BRUSSELS (Reuters) – A top European Union official cancelled a meeting set for Thursday with the UK’s new envoy to Brussels amid a spat over Britain’s refusal to grant the EU’s envoys full diplomatic status in London following Brexit, an EU official said.
Lindsay Croisdale-Appleby, head of the UK Mission to the EU who took office last week, was informed that his meeting with the chief of European Council President Charles Michel’s cabinet had been postponed.
The official, who declined to be named, said the postponement was due to a lack of clarity about the diplomatic status of EU representatives in Britain, which became the first country to leave the bloc one year ago.

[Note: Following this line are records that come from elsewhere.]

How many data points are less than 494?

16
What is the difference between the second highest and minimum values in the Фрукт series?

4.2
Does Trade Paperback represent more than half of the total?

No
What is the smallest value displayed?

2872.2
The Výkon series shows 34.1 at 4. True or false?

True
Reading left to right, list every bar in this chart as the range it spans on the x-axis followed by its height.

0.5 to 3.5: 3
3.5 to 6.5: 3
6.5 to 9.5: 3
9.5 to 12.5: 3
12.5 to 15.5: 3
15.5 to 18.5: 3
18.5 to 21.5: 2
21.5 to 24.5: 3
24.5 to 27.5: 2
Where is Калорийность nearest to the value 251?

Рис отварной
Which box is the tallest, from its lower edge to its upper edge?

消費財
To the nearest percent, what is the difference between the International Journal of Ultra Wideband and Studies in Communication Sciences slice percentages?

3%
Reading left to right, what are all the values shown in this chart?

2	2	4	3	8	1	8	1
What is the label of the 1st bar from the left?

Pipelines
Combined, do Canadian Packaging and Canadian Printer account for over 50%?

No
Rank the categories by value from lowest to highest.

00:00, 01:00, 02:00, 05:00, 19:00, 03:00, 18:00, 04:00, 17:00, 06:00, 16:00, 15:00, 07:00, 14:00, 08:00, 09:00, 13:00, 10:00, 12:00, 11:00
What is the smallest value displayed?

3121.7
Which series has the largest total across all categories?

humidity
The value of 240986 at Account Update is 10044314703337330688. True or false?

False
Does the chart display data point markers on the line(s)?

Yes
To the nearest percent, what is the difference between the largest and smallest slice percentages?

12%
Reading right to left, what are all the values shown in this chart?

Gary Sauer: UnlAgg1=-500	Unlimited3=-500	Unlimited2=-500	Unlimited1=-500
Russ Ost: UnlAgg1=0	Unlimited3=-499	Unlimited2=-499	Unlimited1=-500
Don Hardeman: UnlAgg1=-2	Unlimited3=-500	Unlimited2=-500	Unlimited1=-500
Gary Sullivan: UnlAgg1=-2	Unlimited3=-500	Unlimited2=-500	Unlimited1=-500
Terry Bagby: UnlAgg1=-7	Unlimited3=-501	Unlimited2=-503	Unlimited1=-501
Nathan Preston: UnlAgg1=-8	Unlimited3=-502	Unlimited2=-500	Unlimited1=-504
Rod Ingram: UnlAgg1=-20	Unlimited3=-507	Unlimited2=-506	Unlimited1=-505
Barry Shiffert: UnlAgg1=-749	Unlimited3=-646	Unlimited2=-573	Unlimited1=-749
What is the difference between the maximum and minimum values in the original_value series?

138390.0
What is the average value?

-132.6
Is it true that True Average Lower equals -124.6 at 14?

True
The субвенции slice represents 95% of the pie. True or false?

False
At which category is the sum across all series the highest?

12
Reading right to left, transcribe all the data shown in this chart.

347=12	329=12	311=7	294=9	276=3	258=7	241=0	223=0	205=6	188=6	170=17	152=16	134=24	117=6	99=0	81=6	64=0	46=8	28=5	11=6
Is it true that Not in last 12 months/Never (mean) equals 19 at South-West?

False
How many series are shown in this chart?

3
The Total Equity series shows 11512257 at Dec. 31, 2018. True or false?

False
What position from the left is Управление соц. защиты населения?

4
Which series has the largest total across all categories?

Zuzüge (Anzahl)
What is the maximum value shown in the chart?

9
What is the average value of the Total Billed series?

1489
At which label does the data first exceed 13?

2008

Britain has refused to grant the same diplomatic credentials and privileges to Brussels’ ambassador to London and his team as it gives to envoys of countries, on the basis that the 27-member EU is not a nation state.
A British government source declined to comment on the postponement of Croisdale-Appleby’s meeting and said the diplomatic status issue remained subject to negotiation.
Under the Vienna Convention governing diplomatic relations, envoys representing countries have certain privileges such as immunity from detention and, in some cases, prosecution, as well as tax exemptions.
Representatives of international organisations whose status is not covered by the convention tend to have limited and less clearly defined privileges.
The European Commission, the EU’s executive body, said the its 143 delegations around the world had all been granted a status equivalent to that of diplomatic missions of states, and Britain was well aware of the fact.